▶ [RECORDS]
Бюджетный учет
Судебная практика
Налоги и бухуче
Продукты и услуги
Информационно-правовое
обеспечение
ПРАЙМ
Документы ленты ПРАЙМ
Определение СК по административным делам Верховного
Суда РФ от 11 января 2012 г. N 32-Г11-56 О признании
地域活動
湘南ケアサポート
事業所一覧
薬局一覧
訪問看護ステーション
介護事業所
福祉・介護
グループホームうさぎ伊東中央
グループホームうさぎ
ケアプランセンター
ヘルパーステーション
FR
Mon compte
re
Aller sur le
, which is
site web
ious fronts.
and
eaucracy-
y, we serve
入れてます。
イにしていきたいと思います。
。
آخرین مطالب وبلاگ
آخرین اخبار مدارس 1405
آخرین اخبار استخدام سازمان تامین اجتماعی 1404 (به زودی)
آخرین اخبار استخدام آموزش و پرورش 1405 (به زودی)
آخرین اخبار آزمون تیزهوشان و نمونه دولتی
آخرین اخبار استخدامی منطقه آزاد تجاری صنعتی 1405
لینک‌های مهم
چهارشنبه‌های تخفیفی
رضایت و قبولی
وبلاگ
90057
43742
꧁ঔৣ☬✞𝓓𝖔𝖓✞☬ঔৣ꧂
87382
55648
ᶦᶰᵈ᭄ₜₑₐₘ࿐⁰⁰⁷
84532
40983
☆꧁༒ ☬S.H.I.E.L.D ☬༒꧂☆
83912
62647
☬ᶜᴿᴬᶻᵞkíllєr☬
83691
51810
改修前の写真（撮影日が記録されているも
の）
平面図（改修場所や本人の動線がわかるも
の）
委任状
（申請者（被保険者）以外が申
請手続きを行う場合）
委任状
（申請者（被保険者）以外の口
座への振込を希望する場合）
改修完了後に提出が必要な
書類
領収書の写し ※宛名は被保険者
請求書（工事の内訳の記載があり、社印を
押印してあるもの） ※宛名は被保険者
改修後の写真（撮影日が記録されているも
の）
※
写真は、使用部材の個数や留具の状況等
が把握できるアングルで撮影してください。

▶ [WHAT YOU SHOULD DO] Please copy everything from the first line of the rows down to and including the line that contains "آخرین اخبار استخدام آموزش", reproducing each line character for character.

▶ [RESPONSE FOR THIS EXERCISE]
Бюджетный учет
Судебная практика
Налоги и бухуче
Продукты и услуги
Информационно-правовое
обеспечение
ПРАЙМ
Документы ленты ПРАЙМ
Определение СК по административным делам Верховного
Суда РФ от 11 января 2012 г. N 32-Г11-56 О признании
地域活動
湘南ケアサポート
事業所一覧
薬局一覧
訪問看護ステーション
介護事業所
福祉・介護
グループホームうさぎ伊東中央
グループホームうさぎ
ケアプランセンター
ヘルパーステーション
FR
Mon compte
re
Aller sur le
, which is
site web
ious fronts.
and
eaucracy-
y, we serve
入れてます。
イにしていきたいと思います。
。
آخرین مطالب وبلاگ
آخرین اخبار مدارس 1405
آخرین اخبار استخدام سازمان تامین اجتماعی 1404 (به زودی)
آخرین اخبار استخدام آموزش و پرورش 1405 (به زودی)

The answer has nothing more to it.